## What the exercise asks
Leave out the pictures and reproduce all of the data exactly.

## Material provided
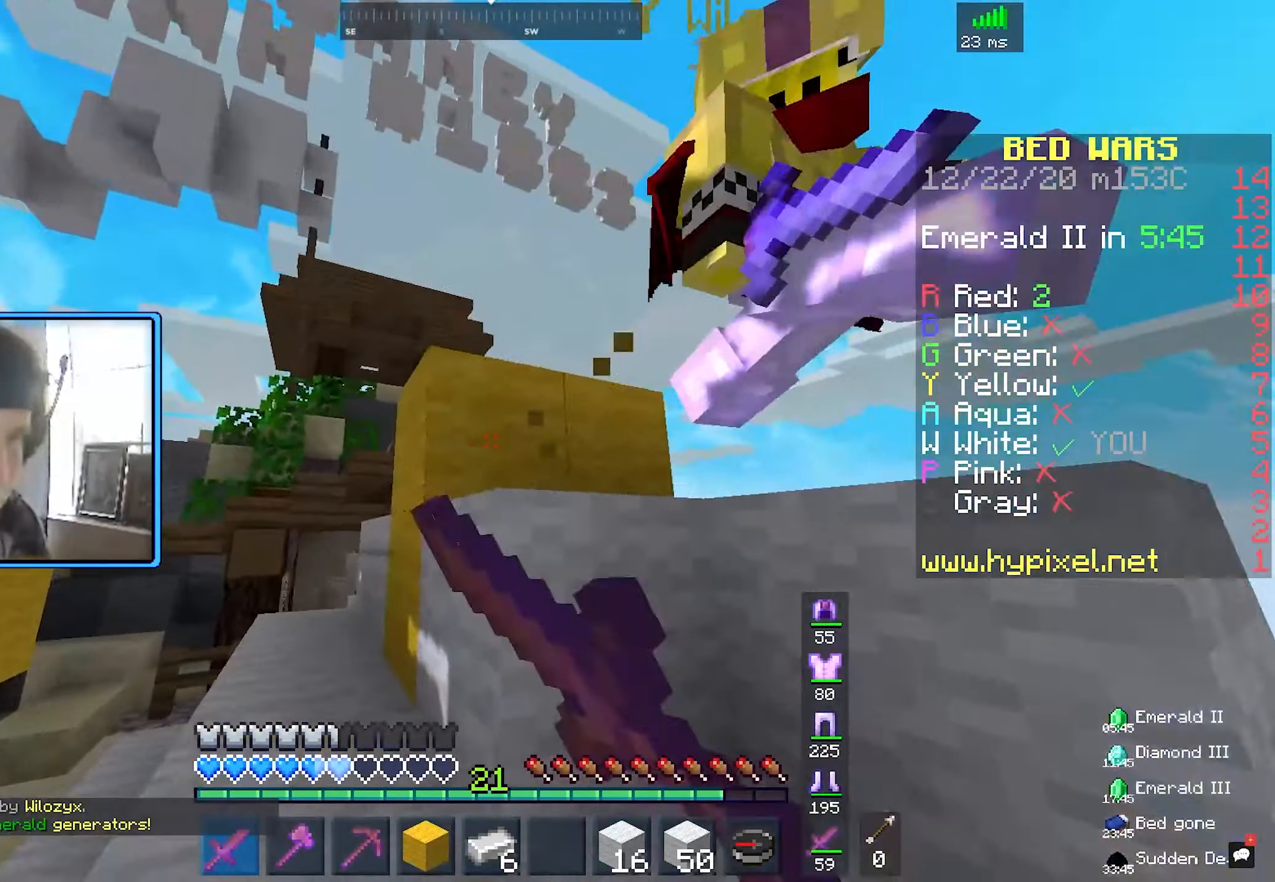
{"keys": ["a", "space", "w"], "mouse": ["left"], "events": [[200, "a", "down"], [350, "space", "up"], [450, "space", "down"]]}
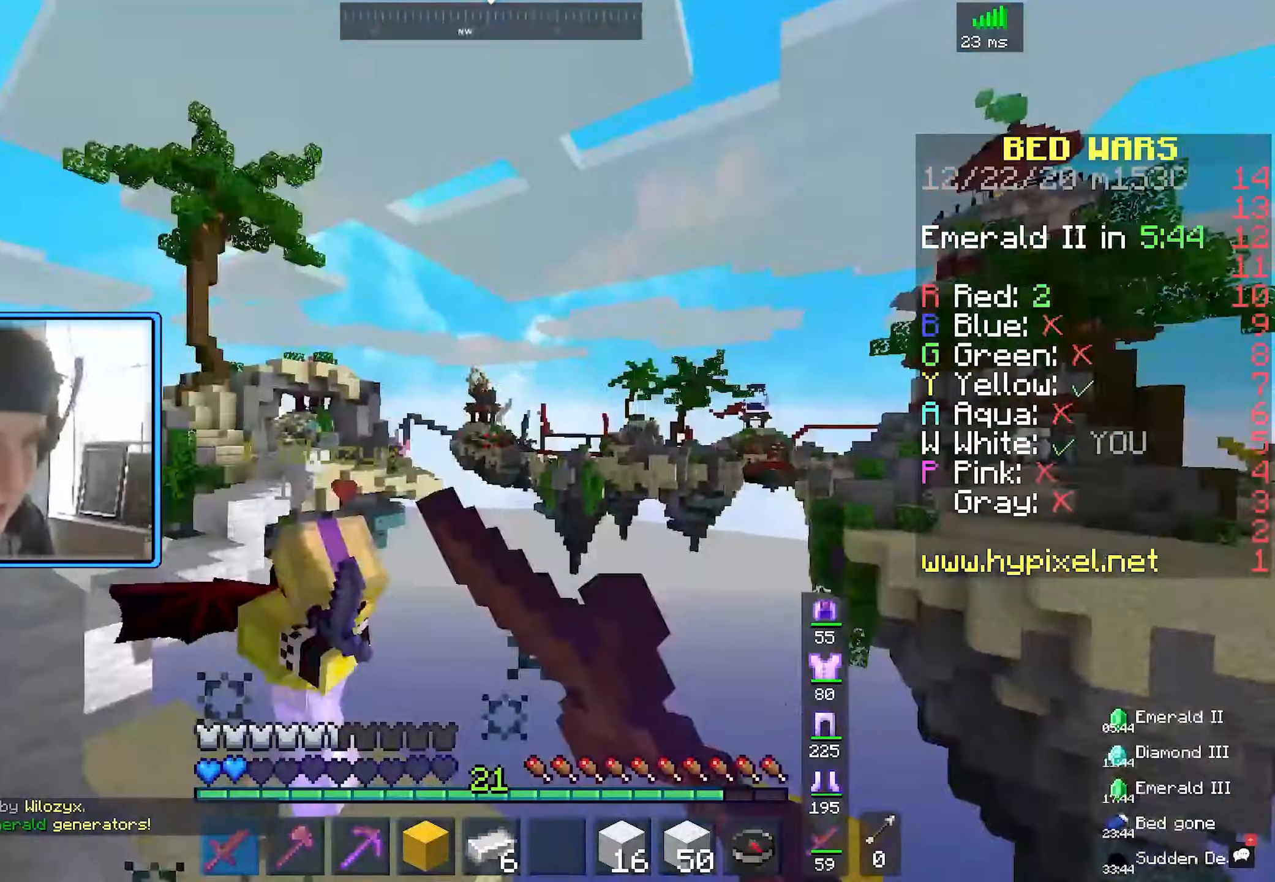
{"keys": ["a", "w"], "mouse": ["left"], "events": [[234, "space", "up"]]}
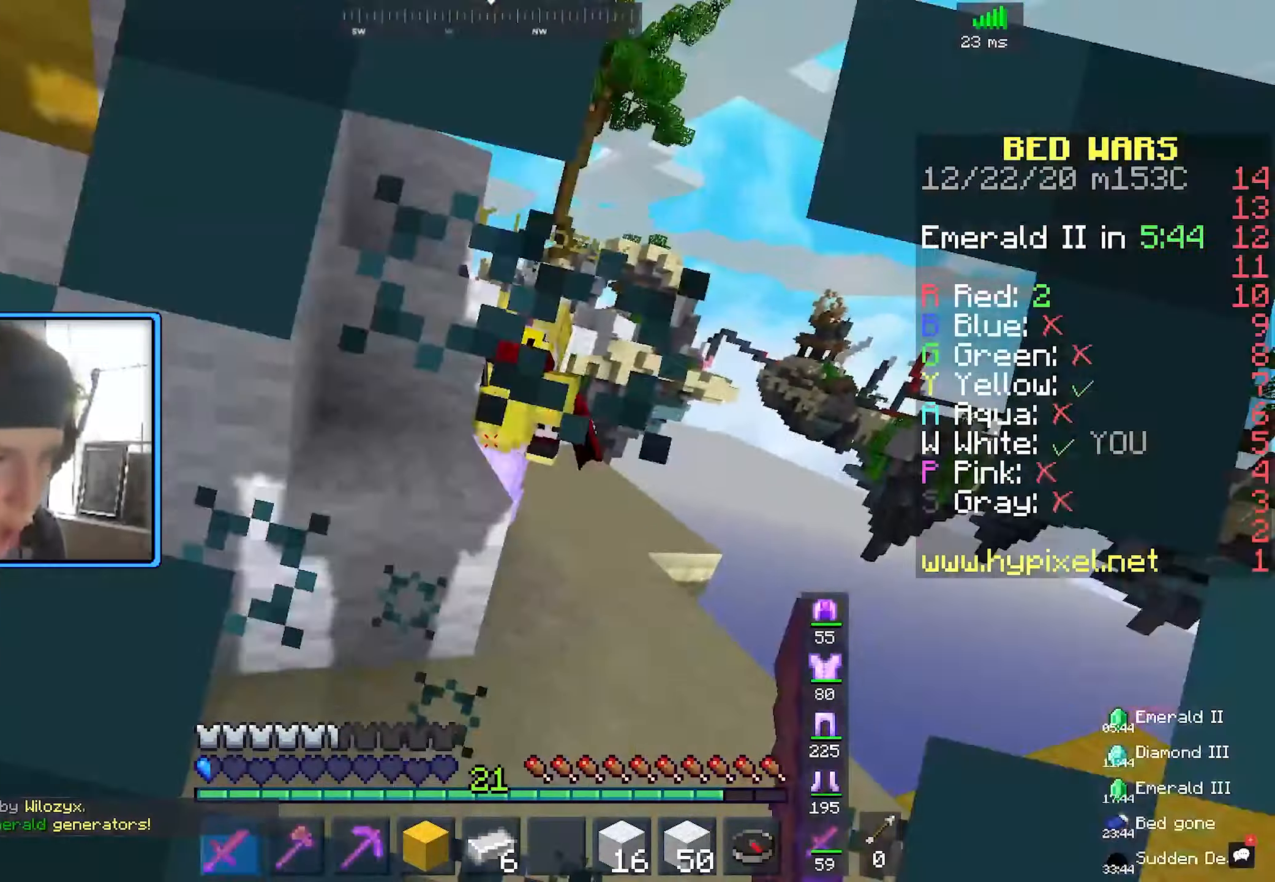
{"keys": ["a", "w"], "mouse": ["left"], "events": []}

## Answer to this exercise
{"keys": ["a", "space", "w"], "mouse": ["left"], "events": [[200, "a", "down"], [350, "space", "up"], [450, "space", "down"]]}
{"keys": ["a", "w"], "mouse": ["left"], "events": [[234, "space", "up"]]}
{"keys": ["a", "w"], "mouse": ["left"], "events": []}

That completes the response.